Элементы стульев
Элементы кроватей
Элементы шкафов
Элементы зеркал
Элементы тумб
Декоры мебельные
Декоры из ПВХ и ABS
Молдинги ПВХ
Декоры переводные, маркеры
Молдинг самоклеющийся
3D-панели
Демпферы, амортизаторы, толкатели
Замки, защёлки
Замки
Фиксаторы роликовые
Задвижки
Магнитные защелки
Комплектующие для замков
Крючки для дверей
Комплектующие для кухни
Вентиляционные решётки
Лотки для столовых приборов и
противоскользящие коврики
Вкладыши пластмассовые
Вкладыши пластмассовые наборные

===

Written task
Extract all of the rows above, reproducing every line character for character.

Answer to this problem
Элементы стульев
Элементы кроватей
Элементы шкафов
Элементы зеркал
Элементы тумб
Декоры мебельные
Декоры из ПВХ и ABS
Молдинги ПВХ
Декоры переводные, маркеры
Молдинг самоклеющийся
3D-панели
Демпферы, амортизаторы, толкатели
Замки, защёлки
Замки
Фиксаторы роликовые
Задвижки
Магнитные защелки
Комплектующие для замков
Крючки для дверей
Комплектующие для кухни
Вентиляционные решётки
Лотки для столовых приборов и
противоскользящие коврики
Вкладыши пластмассовые
Вкладыши пластмассовые наборные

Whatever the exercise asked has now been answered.